Stored data entries
= = =
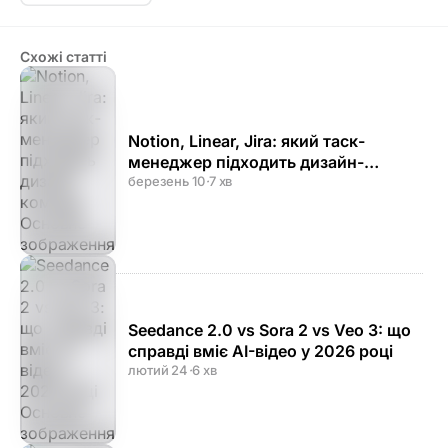
Схожі статті
Notion, Linear, Jira: який таск-
менеджер підходить дизайн-
команді
березень 10
·
7 хв
Seedance 2.0 vs Sora 2 vs Veo 3: що
справді вміє AI-відео у 2026 році
лютий 24
·
6 хв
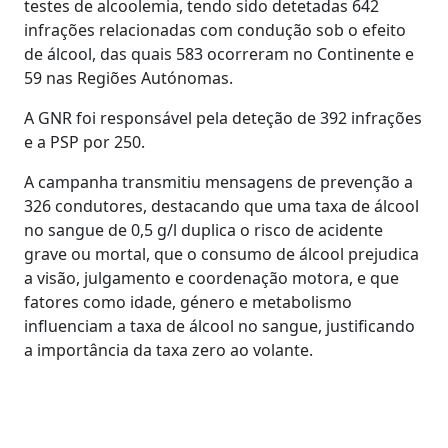
testes de alcoolemia, tendo sido detetadas 642
infrações relacionadas com condução sob o efeito
de álcool, das quais 583 ocorreram no Continente e
59 nas Regiões Autónomas.
A GNR foi responsável pela deteção de 392 infrações
e a PSP por 250.
A campanha transmitiu mensagens de prevenção a
326 condutores, destacando que uma taxa de álcool
no sangue de 0,5 g/l duplica o risco de acidente
grave ou mortal, que o consumo de álcool prejudica
a visão, julgamento e coordenação motora, e que
fatores como idade, género e metabolismo
influenciam a taxa de álcool no sangue, justificando
a importância da taxa zero ao volante.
= = =
Work required
What is the exact wording of the lines from the one bearing "Seedance 2.0 vs Sora 2 vs Veo 3: що" through the final line of the records above? Write it out without the pictures.

Answer space
Seedance 2.0 vs Sora 2 vs Veo 3: що
справді вміє AI-відео у 2026 році
лютий 24
·
6 хв
testes de alcoolemia, tendo sido detetadas 642
infrações relacionadas com condução sob o efeito
de álcool, das quais 583 ocorreram no Continente e
59 nas Regiões Autónomas.
A GNR foi responsável pela deteção de 392 infrações
e a PSP por 250.
A campanha transmitiu mensagens de prevenção a
326 condutores, destacando que uma taxa de álcool
no sangue de 0,5 g/l duplica o risco de acidente
grave ou mortal, que o consumo de álcool prejudica
a visão, julgamento e coordenação motora, e que
fatores como idade, género e metabolismo
influenciam a taxa de álcool no sangue, justificando
a importância da taxa zero ao volante.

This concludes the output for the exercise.